EXERCISE INSTRUCTIONS: Write out the data again in full, keeping every character the same.

DATA FOR THIS TASK section start

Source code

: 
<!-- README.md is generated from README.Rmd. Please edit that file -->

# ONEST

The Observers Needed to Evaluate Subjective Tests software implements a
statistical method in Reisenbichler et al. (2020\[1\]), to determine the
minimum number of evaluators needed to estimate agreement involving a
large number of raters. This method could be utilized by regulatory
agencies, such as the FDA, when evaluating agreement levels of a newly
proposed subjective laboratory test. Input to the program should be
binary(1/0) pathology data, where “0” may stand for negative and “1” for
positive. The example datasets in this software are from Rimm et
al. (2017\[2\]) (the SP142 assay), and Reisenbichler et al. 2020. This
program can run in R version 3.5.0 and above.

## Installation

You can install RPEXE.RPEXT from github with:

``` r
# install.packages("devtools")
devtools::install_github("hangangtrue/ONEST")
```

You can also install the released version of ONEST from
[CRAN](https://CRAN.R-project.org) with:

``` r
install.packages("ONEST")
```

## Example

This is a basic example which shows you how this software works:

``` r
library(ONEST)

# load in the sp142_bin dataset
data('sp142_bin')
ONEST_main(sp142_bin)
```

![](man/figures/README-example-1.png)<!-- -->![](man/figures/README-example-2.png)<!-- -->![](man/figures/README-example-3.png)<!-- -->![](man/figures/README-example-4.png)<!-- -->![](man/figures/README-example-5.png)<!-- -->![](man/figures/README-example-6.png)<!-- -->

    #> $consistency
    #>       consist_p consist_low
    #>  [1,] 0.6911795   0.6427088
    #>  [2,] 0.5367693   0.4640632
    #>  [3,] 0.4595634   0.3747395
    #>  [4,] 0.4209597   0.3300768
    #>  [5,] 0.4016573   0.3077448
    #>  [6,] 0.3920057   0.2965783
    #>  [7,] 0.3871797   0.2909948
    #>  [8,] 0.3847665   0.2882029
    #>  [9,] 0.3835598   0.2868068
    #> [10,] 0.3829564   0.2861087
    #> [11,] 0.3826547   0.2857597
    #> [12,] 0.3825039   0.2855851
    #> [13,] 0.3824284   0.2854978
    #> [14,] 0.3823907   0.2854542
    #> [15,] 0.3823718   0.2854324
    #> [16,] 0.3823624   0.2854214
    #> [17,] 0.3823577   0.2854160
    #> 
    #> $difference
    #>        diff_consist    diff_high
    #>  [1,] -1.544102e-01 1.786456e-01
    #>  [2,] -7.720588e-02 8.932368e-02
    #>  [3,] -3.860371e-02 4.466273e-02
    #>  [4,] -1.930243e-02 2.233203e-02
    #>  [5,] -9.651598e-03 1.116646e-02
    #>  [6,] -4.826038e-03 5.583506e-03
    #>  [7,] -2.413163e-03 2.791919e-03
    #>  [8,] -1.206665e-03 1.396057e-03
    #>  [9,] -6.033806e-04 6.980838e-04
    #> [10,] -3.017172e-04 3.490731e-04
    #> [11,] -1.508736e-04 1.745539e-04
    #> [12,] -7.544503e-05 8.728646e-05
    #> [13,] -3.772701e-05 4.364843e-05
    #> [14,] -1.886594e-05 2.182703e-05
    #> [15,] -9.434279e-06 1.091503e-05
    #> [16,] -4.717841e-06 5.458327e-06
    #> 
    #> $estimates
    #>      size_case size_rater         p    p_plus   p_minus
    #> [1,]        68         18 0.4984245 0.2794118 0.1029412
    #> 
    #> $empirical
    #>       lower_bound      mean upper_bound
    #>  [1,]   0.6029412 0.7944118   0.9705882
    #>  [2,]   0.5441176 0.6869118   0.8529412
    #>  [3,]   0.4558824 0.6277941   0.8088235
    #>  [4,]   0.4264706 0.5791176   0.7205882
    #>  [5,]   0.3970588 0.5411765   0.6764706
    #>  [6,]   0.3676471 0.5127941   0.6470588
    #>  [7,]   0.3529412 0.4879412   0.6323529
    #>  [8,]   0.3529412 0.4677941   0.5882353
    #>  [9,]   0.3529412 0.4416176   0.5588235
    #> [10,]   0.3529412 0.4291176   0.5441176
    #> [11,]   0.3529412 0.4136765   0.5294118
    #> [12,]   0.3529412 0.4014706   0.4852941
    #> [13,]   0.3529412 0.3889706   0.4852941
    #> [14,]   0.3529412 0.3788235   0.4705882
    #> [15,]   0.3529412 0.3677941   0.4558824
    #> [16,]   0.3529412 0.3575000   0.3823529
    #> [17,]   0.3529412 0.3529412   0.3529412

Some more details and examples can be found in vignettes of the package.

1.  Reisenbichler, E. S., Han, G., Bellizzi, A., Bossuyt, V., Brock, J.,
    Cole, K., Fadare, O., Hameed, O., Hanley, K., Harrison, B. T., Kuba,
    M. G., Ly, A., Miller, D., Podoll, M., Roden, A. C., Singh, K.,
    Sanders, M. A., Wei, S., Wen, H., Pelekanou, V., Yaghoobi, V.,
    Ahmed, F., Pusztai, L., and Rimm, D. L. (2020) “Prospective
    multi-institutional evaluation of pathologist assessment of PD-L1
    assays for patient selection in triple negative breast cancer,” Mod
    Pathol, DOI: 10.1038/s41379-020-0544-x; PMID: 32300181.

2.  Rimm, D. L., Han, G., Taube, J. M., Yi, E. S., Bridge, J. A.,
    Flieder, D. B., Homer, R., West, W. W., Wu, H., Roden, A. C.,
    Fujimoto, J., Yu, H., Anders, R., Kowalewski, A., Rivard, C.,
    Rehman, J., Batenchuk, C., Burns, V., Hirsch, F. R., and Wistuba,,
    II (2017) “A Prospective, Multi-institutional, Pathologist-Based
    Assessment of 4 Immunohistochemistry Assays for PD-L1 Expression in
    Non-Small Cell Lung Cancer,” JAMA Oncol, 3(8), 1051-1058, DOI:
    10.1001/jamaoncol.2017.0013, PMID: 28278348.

DATA FOR THIS TASK section end

ANSWER SECTION:
Source code

: 
<!-- README.md is generated from README.Rmd. Please edit that file -->

# ONEST

The Observers Needed to Evaluate Subjective Tests software implements a
statistical method in Reisenbichler et al. (2020\[1\]), to determine the
minimum number of evaluators needed to estimate agreement involving a
large number of raters. This method could be utilized by regulatory
agencies, such as the FDA, when evaluating agreement levels of a newly
proposed subjective laboratory test. Input to the program should be
binary(1/0) pathology data, where “0” may stand for negative and “1” for
positive. The example datasets in this software are from Rimm et
al. (2017\[2\]) (the SP142 assay), and Reisenbichler et al. 2020. This
program can run in R version 3.5.0 and above.

## Installation

You can install RPEXE.RPEXT from github with:

``` r
# install.packages("devtools")
devtools::install_github("hangangtrue/ONEST")
```

You can also install the released version of ONEST from
[CRAN](https://CRAN.R-project.org) with:

``` r
install.packages("ONEST")
```

## Example

This is a basic example which shows you how this software works:

``` r
library(ONEST)

# load in the sp142_bin dataset
data('sp142_bin')
ONEST_main(sp142_bin)
```

![](man/figures/README-example-1.png)<!-- -->![](man/figures/README-example-2.png)<!-- -->![](man/figures/README-example-3.png)<!-- -->![](man/figures/README-example-4.png)<!-- -->![](man/figures/README-example-5.png)<!-- -->![](man/figures/README-example-6.png)<!-- -->

    #> $consistency
    #>       consist_p consist_low
    #>  [1,] 0.6911795   0.6427088
    #>  [2,] 0.5367693   0.4640632
    #>  [3,] 0.4595634   0.3747395
    #>  [4,] 0.4209597   0.3300768
    #>  [5,] 0.4016573   0.3077448
    #>  [6,] 0.3920057   0.2965783
    #>  [7,] 0.3871797   0.2909948
    #>  [8,] 0.3847665   0.2882029
    #>  [9,] 0.3835598   0.2868068
    #> [10,] 0.3829564   0.2861087
    #> [11,] 0.3826547   0.2857597
    #> [12,] 0.3825039   0.2855851
    #> [13,] 0.3824284   0.2854978
    #> [14,] 0.3823907   0.2854542
    #> [15,] 0.3823718   0.2854324
    #> [16,] 0.3823624   0.2854214
    #> [17,] 0.3823577   0.2854160
    #> 
    #> $difference
    #>        diff_consist    diff_high
    #>  [1,] -1.544102e-01 1.786456e-01
    #>  [2,] -7.720588e-02 8.932368e-02
    #>  [3,] -3.860371e-02 4.466273e-02
    #>  [4,] -1.930243e-02 2.233203e-02
    #>  [5,] -9.651598e-03 1.116646e-02
    #>  [6,] -4.826038e-03 5.583506e-03
    #>  [7,] -2.413163e-03 2.791919e-03
    #>  [8,] -1.206665e-03 1.396057e-03
    #>  [9,] -6.033806e-04 6.980838e-04
    #> [10,] -3.017172e-04 3.490731e-04
    #> [11,] -1.508736e-04 1.745539e-04
    #> [12,] -7.544503e-05 8.728646e-05
    #> [13,] -3.772701e-05 4.364843e-05
    #> [14,] -1.886594e-05 2.182703e-05
    #> [15,] -9.434279e-06 1.091503e-05
    #> [16,] -4.717841e-06 5.458327e-06
    #> 
    #> $estimates
    #>      size_case size_rater         p    p_plus   p_minus
    #> [1,]        68         18 0.4984245 0.2794118 0.1029412
    #> 
    #> $empirical
    #>       lower_bound      mean upper_bound
    #>  [1,]   0.6029412 0.7944118   0.9705882
    #>  [2,]   0.5441176 0.6869118   0.8529412
    #>  [3,]   0.4558824 0.6277941   0.8088235
    #>  [4,]   0.4264706 0.5791176   0.7205882
    #>  [5,]   0.3970588 0.5411765   0.6764706
    #>  [6,]   0.3676471 0.5127941   0.6470588
    #>  [7,]   0.3529412 0.4879412   0.6323529
    #>  [8,]   0.3529412 0.4677941   0.5882353
    #>  [9,]   0.3529412 0.4416176   0.5588235
    #> [10,]   0.3529412 0.4291176   0.5441176
    #> [11,]   0.3529412 0.4136765   0.5294118
    #> [12,]   0.3529412 0.4014706   0.4852941
    #> [13,]   0.3529412 0.3889706   0.4852941
    #> [14,]   0.3529412 0.3788235   0.4705882
    #> [15,]   0.3529412 0.3677941   0.4558824
    #> [16,]   0.3529412 0.3575000   0.3823529
    #> [17,]   0.3529412 0.3529412   0.3529412

Some more details and examples can be found in vignettes of the package.

1.  Reisenbichler, E. S., Han, G., Bellizzi, A., Bossuyt, V., Brock, J.,
    Cole, K., Fadare, O., Hameed, O., Hanley, K., Harrison, B. T., Kuba,
    M. G., Ly, A., Miller, D., Podoll, M., Roden, A. C., Singh, K.,
    Sanders, M. A., Wei, S., Wen, H., Pelekanou, V., Yaghoobi, V.,
    Ahmed, F., Pusztai, L., and Rimm, D. L. (2020) “Prospective
    multi-institutional evaluation of pathologist assessment of PD-L1
    assays for patient selection in triple negative breast cancer,” Mod
    Pathol, DOI: 10.1038/s41379-020-0544-x; PMID: 32300181.

2.  Rimm, D. L., Han, G., Taube, J. M., Yi, E. S., Bridge, J. A.,
    Flieder, D. B., Homer, R., West, W. W., Wu, H., Roden, A. C.,
    Fujimoto, J., Yu, H., Anders, R., Kowalewski, A., Rivard, C.,
    Rehman, J., Batenchuk, C., Burns, V., Hirsch, F. R., and Wistuba,,
    II (2017) “A Prospective, Multi-institutional, Pathologist-Based
    Assessment of 4 Immunohistochemistry Assays for PD-L1 Expression in
    Non-Small Cell Lung Cancer,” JAMA Oncol, 3(8), 1051-1058, DOI:
    10.1001/jamaoncol.2017.0013, PMID: 28278348.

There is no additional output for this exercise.